L’outil est le concept, le concept, le verbe. Le placement, la précision, la justesse du mot, sobre malgré parfois des surgissements intempestifs d’emphase, subtil toujours, efficient. C’est cela, Michel Rocard. Impressionnant. A l’entendre ce matin à la radio, c’est un souffle d’air pur. Un air du grand large. Ce grand large où volent les albatros, éternels incompris du peuple des marins balancés par les flots du quotidien. Le verbe de Rocard nous vient de loin. D’une tradition perdue d’orateurs politiques. Il n’utilise pas le verbe pour communiquer, mais pour donner à penser. Ségolène danse, Michel arpente. Un géomètre, un penseur, pas un poseur. Rocard fait du bien non pas tant par ce qu’il dit mais par la manière vérace dont il aborde les questions, les donne à penser de façon politique. Il suppose toujours son interlocuteur intelligent, et ce faisant, le rend intelligent comme tout grand maître. C’est sans doute pour cela qu’il n’eut jamais accès au poste suprême.
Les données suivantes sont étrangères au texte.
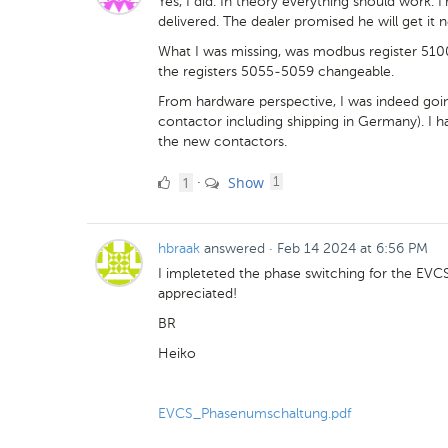
Yes, I did. In theory everything should work. I'
delivered. The dealer promised he will get it n
What I was missing, was modbus register 5100
the registers 5055-5059 changeable.
From hardware perspective, I was indeed goin
contactor including shipping in Germany). I had 
the new contactors.
1
comment
1
Show
·
1
Like
hbraak
answered
·
Feb 14 2024 at 6:56 PM
I impleteted the phase switching for the E
appreciated!
BR
Heiko
EVCS_Phasenumschaltung.pdf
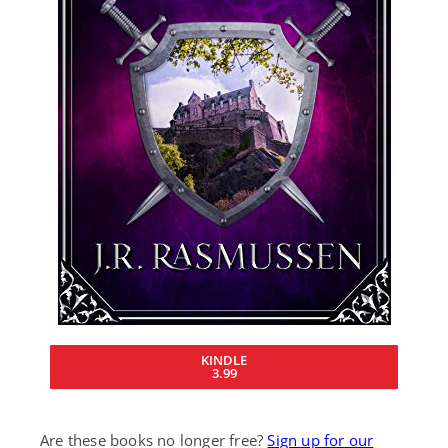
KINDLE
3.99
Are these books no longer free?
Sign up for our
Son langage professoral qui introduit le doute, fait de lui un chef de paix alors que les Français élisent un chef de guerre.
J’ai de l’admiration pour ce monsieur même si je suis loin de partager tous ses points de vue. Ce n’est pas tant qu’il me convainc. Il me donne à penser, il alimente avec justesse la réflexion. Il a la classe. Une classe surannée. Il y a quelque chose en lui et en sa posture de paradoxal.
J’ai l’image de Rocard alors chef du P.S.U (Parti Socialiste Unifié) juste avant de rejoindre le Parti Socialiste, frayant droit la foule d’étudiants hirsutes jouant les barbares à barre à mine, et à l’occasion « casseurs de fafs d’Assas », allant se poster sec et raide face à la houle, nœud papillon en bataille. Il était à la barre, navigateur du verbe. Il ne calmait pas la vague, mais il la dominait, y laissant son sillage. J’étais encore adolescent et me souviens d’un être, pour moi, totalement paradoxal. Le P.S.U. organisait tous les ans sa fête à la Courneuve, à deux pas de mes fenêtres, faisant un peu d’ombre à celle de l’Humanité. Cette fête était frappante pour son aspect libertaire. Surréaliste aussi. Comme dans le fameux déjeuner sur l’herbe de Manet, des femmes entièrement nues se promenaient au milieu d’une foule habillée. On a du mal à le croire aujourd’hui. Et c’est ce petit homme sec, raide et digne qui en était le chef. Je le vois toujours comme ces hommes élégants de ce tableau de Manet qui portent haut le verbe et la pensée sans dédaigner le corps et la bonne chère qui, en contrepoint, donnent de la chair à son discours. Il aurait quelque chose d’érotique ce monsieur là? Il faudrait demander cela aux filles.